Before you tune out, we invite you to listen to our recent interview with CPA Tom Wheelwright. He promised us he could make taxes fun, to which we said, “Great!”
So we broke out some month-old eggnog, stoked the fire in the fireplace, and tossed a few chestnuts into the pan for some good old fashion roasting.
Huddled around the microphones to talk taxes:
• Your Host, Robert Helms
• Co-host and Financial Strategist, Russell Gray
• A man who has probably paid more taxes than everyone else on the show combined, The Godfather of Real Estate, Bob Helms
• Certified Public Accountant, Tom Wheelwright
Like little kids on Christmas morning, we came into the studio to open up gifts of tax wisdom from one of the brightest real estate tax advisors we know. After a few opening comments, we got Tom Wheelwright on the phone and started the grilling.
Tom opened up with some paradigm breakers as he explained that taxes are not only fun, but actually a very powerful tool for wealth creation. Wow! Sounds good to us!
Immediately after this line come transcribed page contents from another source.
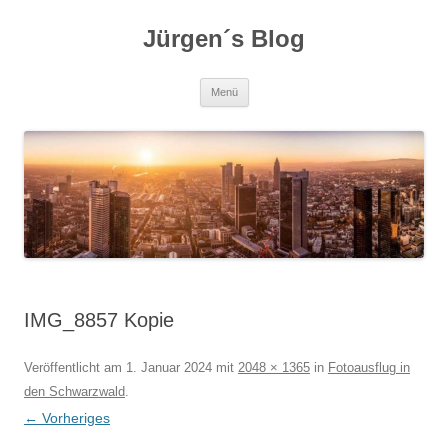
Zum
Inhalt
Jürgen´s Blog
springen
Menü
IMG_8857 Kopie
Veröffentlicht am
1. Januar 2024
mit
2048 × 1365
in
Fotoausflug in
den Schwarzwald
.
← Vorheriges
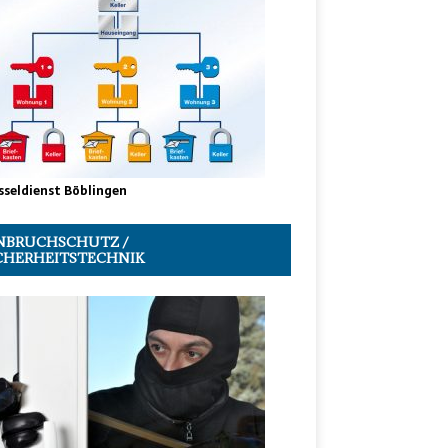
sseldienst Böblingen
NBRUCHSCHUTZ /
CHERHEITSTECHNIK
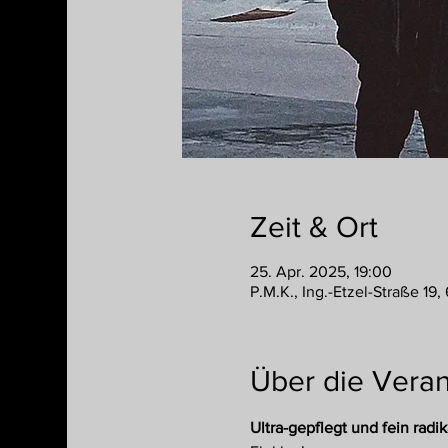
Zeit & Ort
25. Apr. 2025, 19:00
P.M.K., Ing.-Etzel-Straße 19
Über die Veran
Ultra-gepflegt und fein radik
Then we asked him, “What are the most common and costly mistakes most real estate investors make?” One of his answers astounded us when he told us about a special form every investor should know about, but few use properly. Getting it wrong can cost you many thousands of dollars!
It would be sacrilegious to talk taxes and leave out 1031 exchanges, but for most experienced investors, the 1031 is old news. And in today’s challenging economy with so much equity in hiding, who cares about a 1031 anyway? So Tom gave us some great tips on why we might NOT want to use a 1031 exchange. What????
Now that the eggnog was kicking in, we got into some of the tax changes for 2010 (and beyond) that affect real estate investors. Then he gave us the inside scoop on how to find a great real estate CPA.
Before we knew it, the show was over! Time flies when you’re having fun. The topic wasn’t as taxing as we thought!